PASSAGE FOR REVIEW:

__________________________________________________

The purpose of this article is not to eliminate all confusion surrounding the word love, but to focus on that kind of love that is essential to our emotional health. Child psychologists affirm that every child has certain basic emotional needs that must be met if he is to be emotionally stable.

Among those emotional needs, none is more basic than the need for love and affection, the need to sense that he or she belongs and is wanted.

With an adequate supply of affection, the child will likely develop into a responsible adult.

Without that love, he or she will be emotionally and socially retarded.

I liked the metaphor the first time I heard it: “Inside every child is an ‘emotional tank’ waiting to be filled with love. When a child really feels loved, he will develop normally but when the love tank is empty, the child will misbehave. Much of the misbehaviour of children is motivated by the cravings of an empty ‘love tank.’” I was listening to a psychiatrist who specialises in the treatment of children and adolescents.

__________________________________________________

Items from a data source
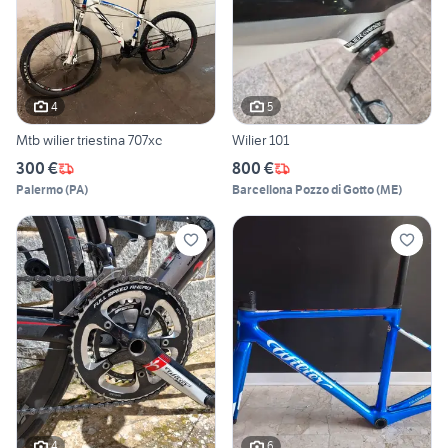
4
5
Mtb wilier triestina 707xc
Wilier 101
300 €
800 €
Palermo
(
PA
)
Barcellona Pozzo di Gotto
(
ME
)
4
6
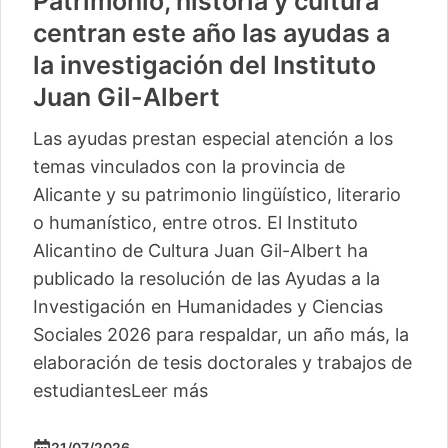
Patrimonio, historia y cultura
centran este año las ayudas a
la investigación del Instituto
Juan Gil-Albert
Las ayudas prestan especial atención a los
temas vinculados con la provincia de
Alicante y su patrimonio lingüístico, literario
o humanístico, entre otros. El Instituto
Alicantino de Cultura Juan Gil-Albert ha
publicado la resolución de las Ayudas a la
Investigación en Humanidades y Ciencias
Sociales 2026 para respaldar, un año más, la
elaboración de tesis doctorales y trabajos de
estudiantes
Leer más
21/07/2026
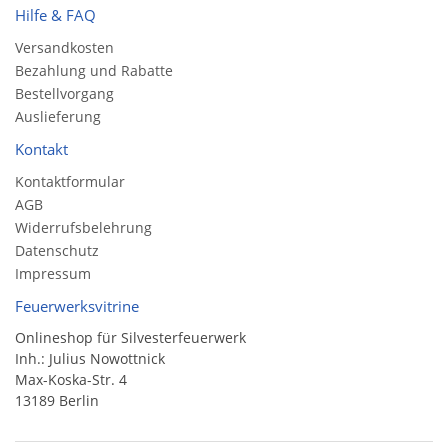
Hilfe & FAQ
Versandkosten
Bezahlung und Rabatte
Bestellvorgang
Auslieferung
Kontakt
Kontaktformular
AGB
Widerrufsbelehrung
Datenschutz
Impressum
Feuerwerksvitrine
Onlineshop für Silvesterfeuerwerk
Inh.: Julius Nowottnick
Max-Koska-Str. 4
13189 Berlin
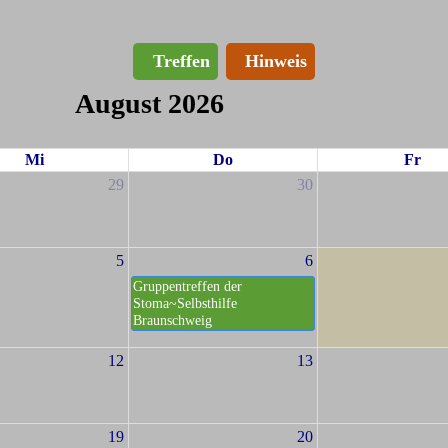
Treffen
Hinweis
August 2026
Mi
Do
Fr
29
30
5
6
Gruppentreffen der
Stoma~Selbsthilfe
Braunschweig
12
13
19
20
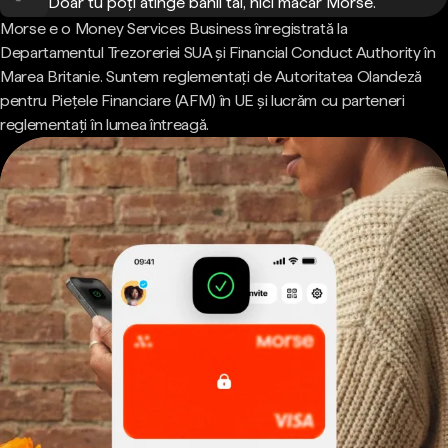
Doar tu poți atinge banii tăi, nici măcar Morse.
Morse e o Money Services Business înregistrată la
Departamentul Trezoreriei SUA și Financial Conduct Authority în
Marea Britanie. Suntem reglementați de Autoritatea Olandeză
pentru Piețele Financiare (AFM) în UE și lucrăm cu parteneri
reglementați în lumea întreagă.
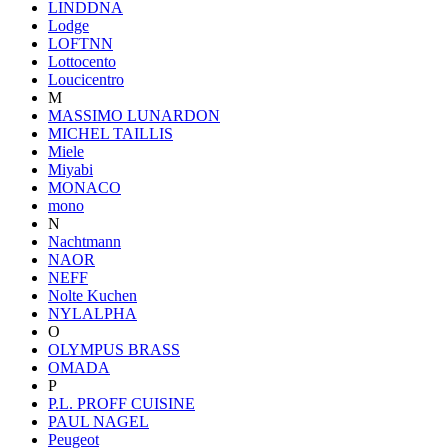
LINDDNA
Lodge
LOFTNN
Lottocento
Loucicentro
M
MASSIMO LUNARDON
MICHEL TAILLIS
Miele
Miyabi
MONACO
mono
N
Nachtmann
NAOR
NEFF
Nolte Kuchen
NYLALPHA
O
OLYMPUS BRASS
OMADA
P
P.L. PROFF CUISINE
PAUL NAGEL
Peugeot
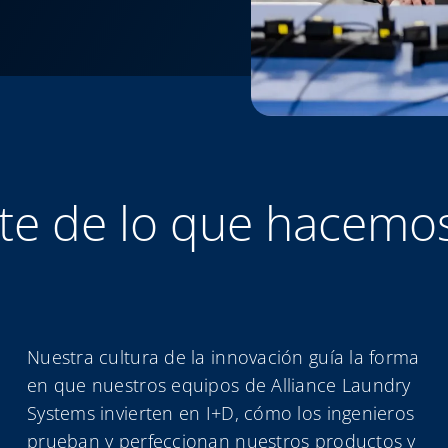
rte de lo que hacemo
Nuestra cultura de la innovación guía la forma
en que nuestros equipos de Alliance Laundry
Systems invierten en I+D, cómo los ingenieros
prueban y perfeccionan nuestros productos y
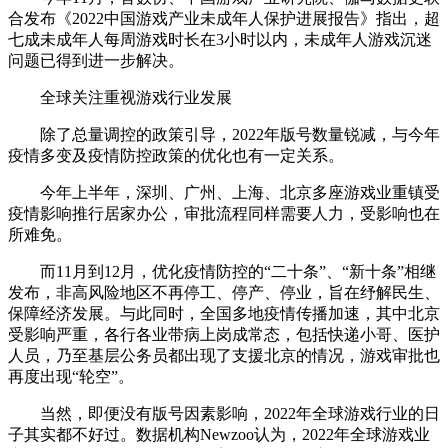
合发布《2022中国游戏产业未成年人保护进展报告》指出，超
七成未成年人每周游戏时长在3小时以内，未成年人游戏沉迷
问题已得到进一步解决。
全球关注重视游戏行业发展
除了总量调控的政策引导，2022年版号数量锐减，与今年
疫情多变及疫情防控政策的优化也有一定关系。
今年上半年，深圳、广州、上海、北京多座游戏业重镇受
疫情影响推行居家办公，审批流程同样需要人力，受影响也在
所难免。
而11月到12月，优化疫情防控的“二十条”、“新十条”相继
发布，非高风险地区不再停工、停产、停业，旨在纾解民生、
保障经济发展。与此同时，全国多地疫情传播加速，其中北京
受影响严重，各行各业带病上岗成常态，包括快递小哥、医护
人员，乃至基层公务员都出现了支援北京的情况，游戏审批也
再度出现“轮空”。
当然，即便没有版号因素影响，2022年全球游戏行业的日
子其实都不好过。数据机构Newzoo认为，2022年全球游戏业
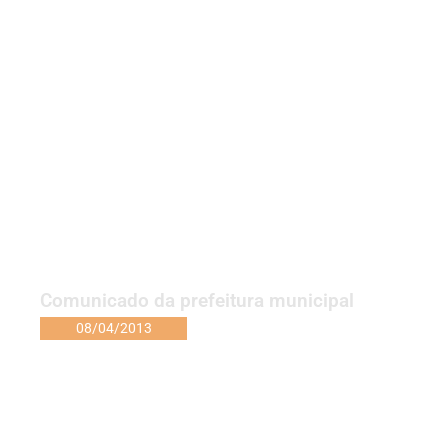
Comunicado da prefeitura municipal
08/04/2013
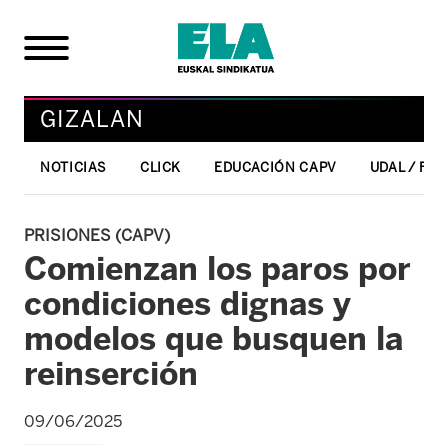
GIZALAN
NOTICIAS
CLICK
EDUCACIÓN CAPV
UDAL / FO
PRISIONES (CAPV)
Comienzan los paros por
condiciones dignas y
modelos que busquen la
reinserción
09/06/2025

__________________________________________________

Carry on the passage about children's need for love from the point where it stops.

As I listened, I thought of the hundreds of parents who had paraded the misdeeds of their children through my office. I had never visualised an empty love tank inside those children, but I had certainly seen the results of it.

Their misbehaviour was a misguided search for the love they did not feel.

They were seeking love in all the wrong places and in all the wrong ways.

At the heart of mankind’s existence is the desire to be intimate and to be loved by another.

Marriage is also designed to meet that need for intimacy and love.